__DIRECTIONS FOR THIS TASK__:
Print each entry again exactly as written, and keep the pictures out.

__SUPPLIED ENTRIES__:

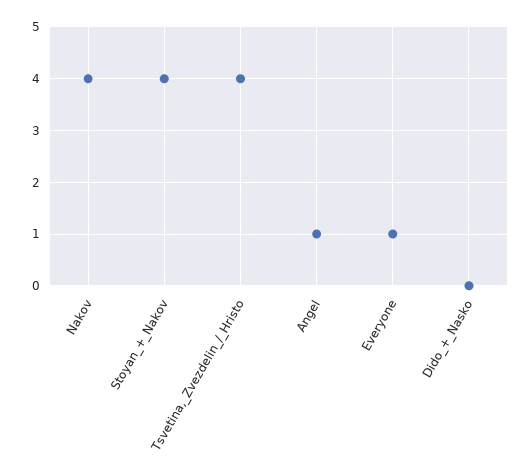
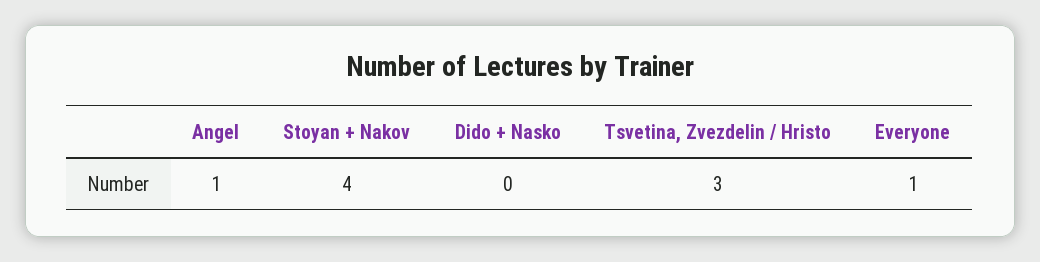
  {
-   "Nakov": 4,
    "Stoyan_+_Nakov": 4,
-   "Tsvetina,_Zvezdelin_/_Hristo": 4,
+   "Tsvetina,_Zvezdelin_/_Hristo": 3,
    "Angel": 1,
    "Everyone": 1,
    "Dido_+_Nasko": 0
  }

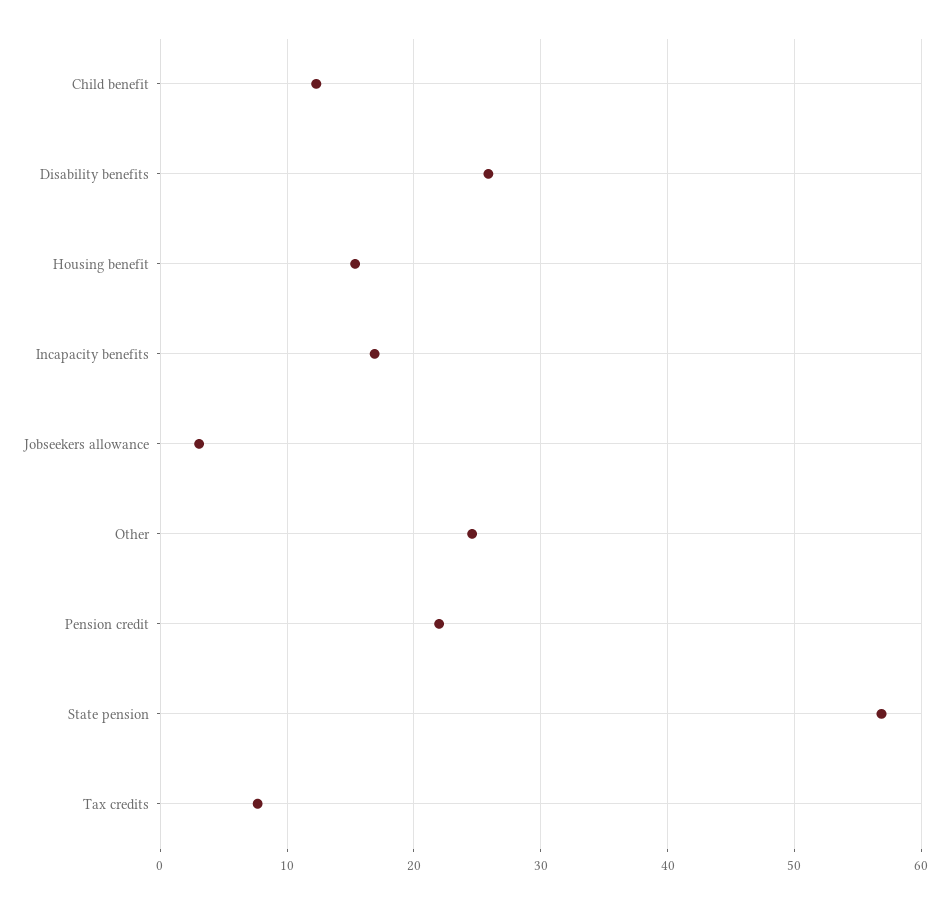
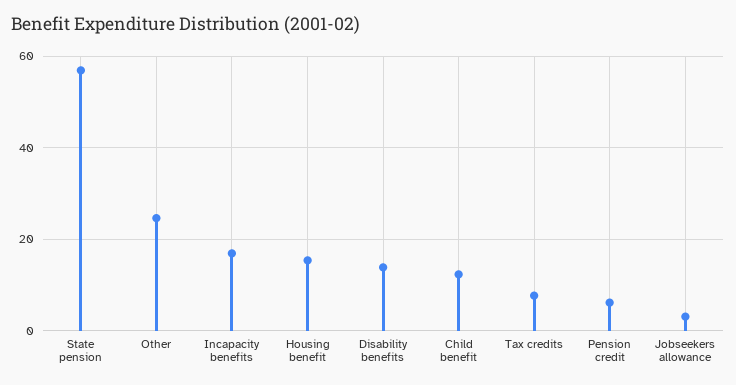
  {
    "Child benefit": 12,
-   "Disability benefits": 26,
+   "Disability benefits": 14,
    "Housing benefit": 15,
    "Incapacity benefits": 17,
    "Jobseekers allowance": 3,
    "Other": 25,
-   "Pension credit": 22,
+   "Pension credit": 6,
    "State pension": 57,
    "Tax credits": 8
  }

__EXERCISE RESULT__:
  {
-   "Nakov": 4,
    "Stoyan_+_Nakov": 4,
-   "Tsvetina,_Zvezdelin_/_Hristo": 4,
+   "Tsvetina,_Zvezdelin_/_Hristo": 3,
    "Angel": 1,
    "Everyone": 1,
    "Dido_+_Nasko": 0
  }

  {
    "Child benefit": 12,
-   "Disability benefits": 26,
+   "Disability benefits": 14,
    "Housing benefit": 15,
    "Incapacity benefits": 17,
    "Jobseekers allowance": 3,
    "Other": 25,
-   "Pension credit": 22,
+   "Pension credit": 6,
    "State pension": 57,
    "Tax credits": 8
  }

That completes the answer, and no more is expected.